Bayesian mitigation of spatial coarsening for a Hawkes model applied to gunfire, wildfire and viral contagion

TL;DR

This paper introduces a Bayesian approach to account for spatial coarsening in Hawkes process models, improving inference accuracy for public health data like gun violence, wildfires, and viral spread.

Contribution

It presents a novel Bayesian framework that jointly infers event locations and model parameters while explicitly modeling spatial uncertainty, with scalable computational implementation.

Findings

Bayesian modeling improves location inference accuracy.

The method handles various spatial coarsening regimes.

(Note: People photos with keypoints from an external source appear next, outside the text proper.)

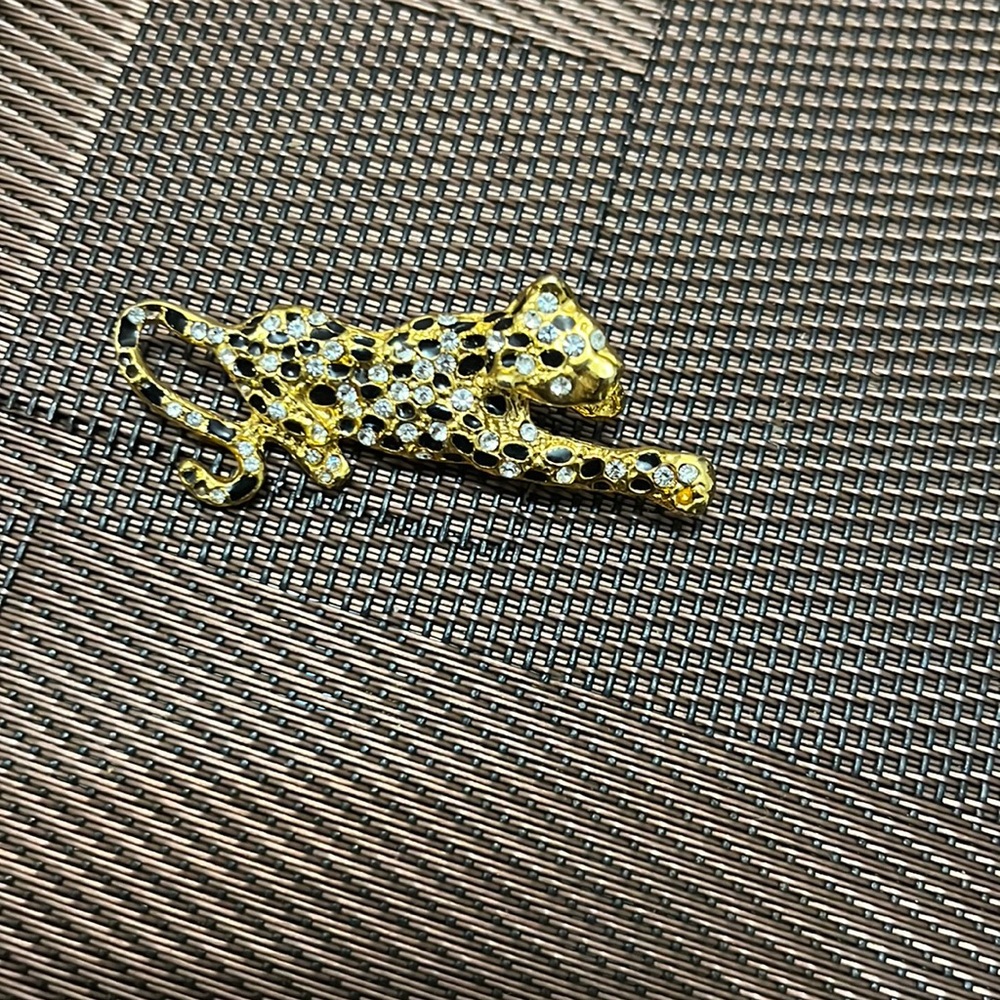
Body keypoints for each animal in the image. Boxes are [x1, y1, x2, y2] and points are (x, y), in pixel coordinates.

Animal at [114, 275, 715, 516]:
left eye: (595, 338)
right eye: (560, 362)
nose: (613, 374)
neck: (481, 347)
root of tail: (230, 335)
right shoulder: (509, 450)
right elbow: (601, 462)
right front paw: (682, 477)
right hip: (278, 399)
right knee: (298, 439)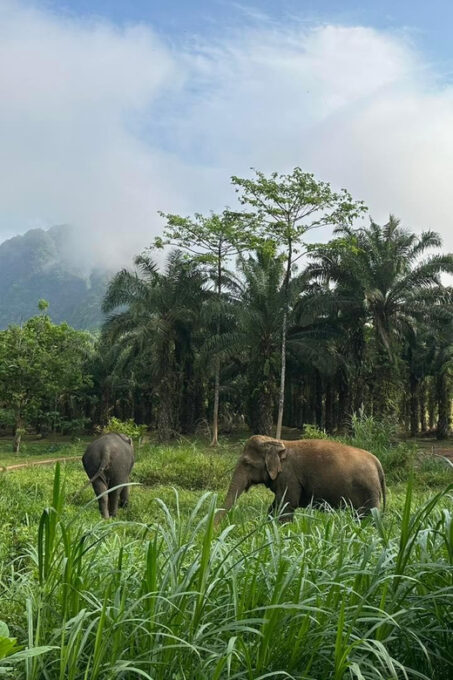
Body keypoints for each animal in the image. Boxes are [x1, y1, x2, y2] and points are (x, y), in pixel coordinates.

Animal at [217, 435, 386, 523]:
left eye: (247, 463)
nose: (216, 529)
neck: (277, 442)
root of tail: (377, 462)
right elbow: (275, 506)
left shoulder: (289, 476)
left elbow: (287, 504)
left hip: (368, 490)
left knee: (367, 515)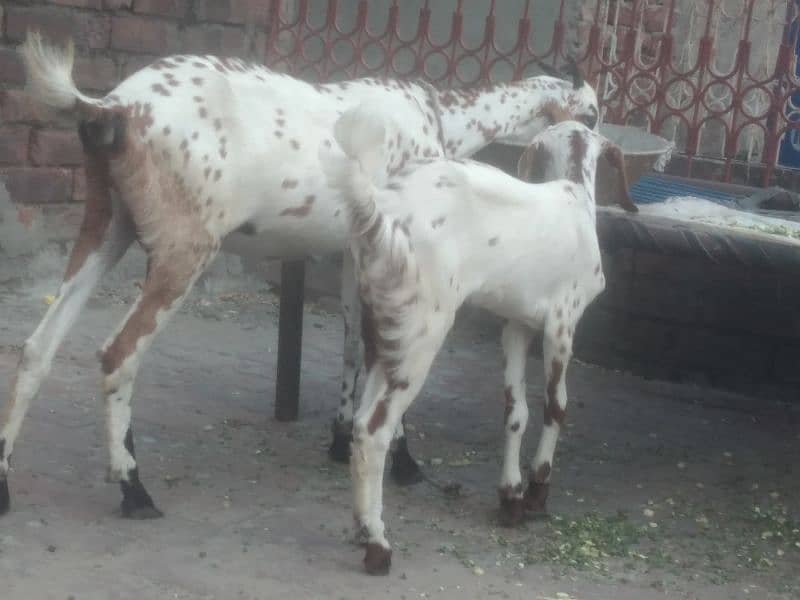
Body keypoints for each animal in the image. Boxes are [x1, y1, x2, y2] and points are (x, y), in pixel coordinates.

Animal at [0, 32, 600, 516]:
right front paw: (403, 462)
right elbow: (383, 350)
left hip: (107, 223)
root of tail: (112, 106)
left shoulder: (357, 252)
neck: (439, 119)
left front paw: (340, 438)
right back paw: (133, 489)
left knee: (37, 347)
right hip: (184, 245)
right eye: (592, 113)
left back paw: (7, 485)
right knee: (118, 354)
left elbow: (355, 343)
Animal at [326, 105, 636, 576]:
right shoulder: (562, 323)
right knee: (374, 431)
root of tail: (382, 208)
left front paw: (510, 496)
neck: (572, 196)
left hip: (382, 328)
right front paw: (537, 490)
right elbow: (555, 406)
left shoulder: (516, 325)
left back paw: (364, 527)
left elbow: (515, 411)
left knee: (363, 419)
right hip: (422, 330)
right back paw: (379, 546)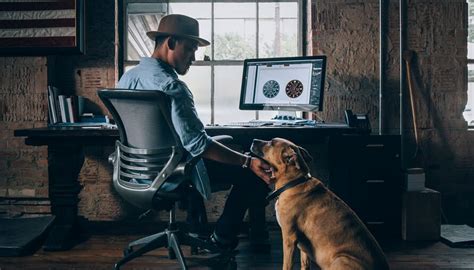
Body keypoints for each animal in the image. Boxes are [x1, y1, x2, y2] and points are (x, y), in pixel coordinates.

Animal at [250, 138, 390, 268]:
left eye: (271, 143)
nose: (253, 140)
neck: (294, 182)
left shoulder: (289, 238)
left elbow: (287, 265)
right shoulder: (303, 247)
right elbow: (305, 264)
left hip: (340, 259)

Scalable implementation enables analysis of thousands of events.

Abstract

Self-exciting spatiotemporal Hawkes processes have found increasing use in the study of large-scale public health threats ranging from gun violence and earthquakes to wildfires and viral contagion. Whereas many such applications feature locational uncertainty, i.e., the exact spatial positions of individual events are unknown, most Hawkes model analyses to date have ignored spatial coarsening present in the data. Three particular 21st century public health crises -- urban gun violence, rural wildfires and global viral spread -- present qualitatively and quantitatively varying uncertainty regimes that exhibit (a) different collective magnitudes of spatial coarsening, (b) uniform and mixed magnitude coarsening, (c) differently shaped uncertainty regions and -- less orthodox -- (d) locational data distributed within the `wrong' effective space. We explicitly model such uncertainties in a Bayesian manner and jointly infer unknown locations together with all parameters of a reasonably flexible Hawkes model, obtaining results that are practically and statistically distinct from those obtained while ignoring spatial coarsening. This work also features two different secondary contributions: first, to facilitate Bayesian inference of locations and background rate parameters, we make a subtle yet crucial change to an established kernel-based rate model; and second, to facilitate the same Bayesian inference at scale, we develop a massively parallel implementation of the model's log-likelihood gradient with respect to locations and thus avoid its quadratic computational cost in the context of Hamiltonian Monte Carlo. Our examples involve thousands of observations and allow us to demonstrate practicality at moderate scales.